Develop an interface that works and have lldb use that? Might need to change things to have certain bits be made public if necessary, but I’d want more details there.

-eric

The basic problem is the following. In, LLDB I get an instruction from the target and then I ask the LLVM disassembler to disassemble it for me. Depending on the instruction and what the arguments are, I can now construct an unwind plan. I get an MCInst back from the disassembler, so what I want to do is sth like:

if (Inst.getOpcode() == Mips::Addiu || Inst.getOpcode() == Mips::DAddiu) {
// This is an addiu instruction, look at the registers and construct the unwind plan
}

but that enum is the one that’s tablegen’d. I guess a possible interface would be to ask for the opcode of an instruction by name? Seems somewhat ugly though.

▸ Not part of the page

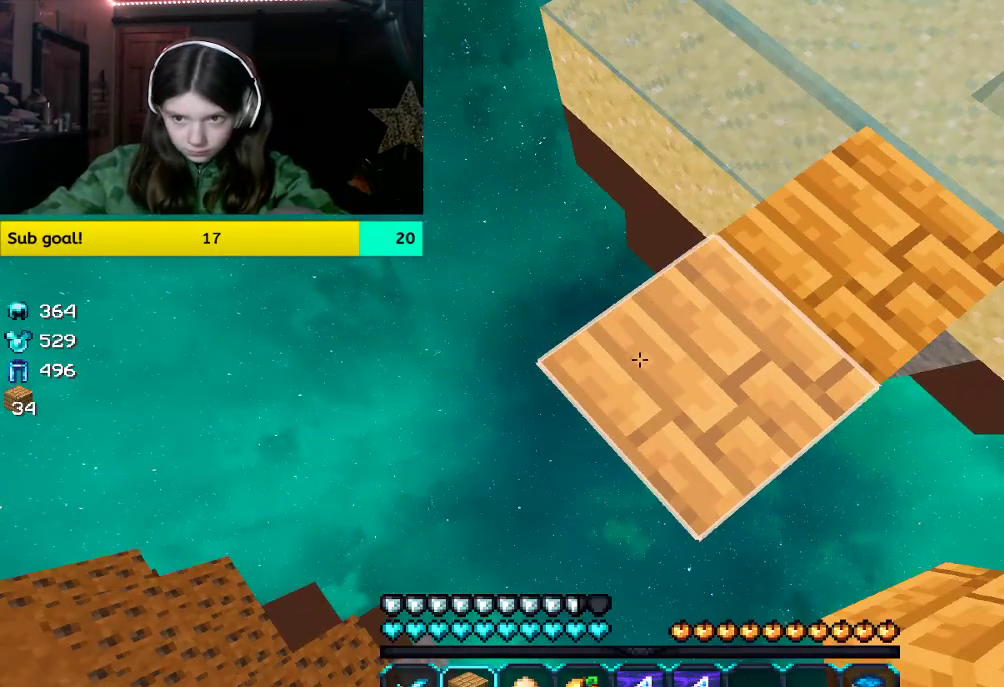
{"keys": ["a", "s"], "mouse": ["right"], "events": [[17, "mouse_right", "up"], [184, "mouse_right", "down"], [335, "mouse_right", "up"], [502, "mouse_right", "down"]]}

Equally ugly (and subject to silent breakage) would be to match the
opcode names, as given by MCInstrInfo::getName.

-Ahmed

We should really try to get this header file generated if possible.

Would you have any objections to making
lib/Target/*/MCTargetDesc/*MCTargetDesc.h public?

It seems pretty useless to expose a disassembly interface that can't tell
you anything interesting about the instruction.

It’s painful, I think I’d rather come up with a generic way to split/expose the backend data so that users can ask things, but I think this is a good step to getting there. So let’s define a cpu interface?

Agreed.

-eric

What kind of interface are you suggesting? It seems like the opcode data is inherently target specific (and only used by sections of external code written for the same target), so I guess I’m not seeing how a generic interface would work here.

Would you have any objections to making lib/Target/*/MCTargetDesc/*MCTargetDesc.h public?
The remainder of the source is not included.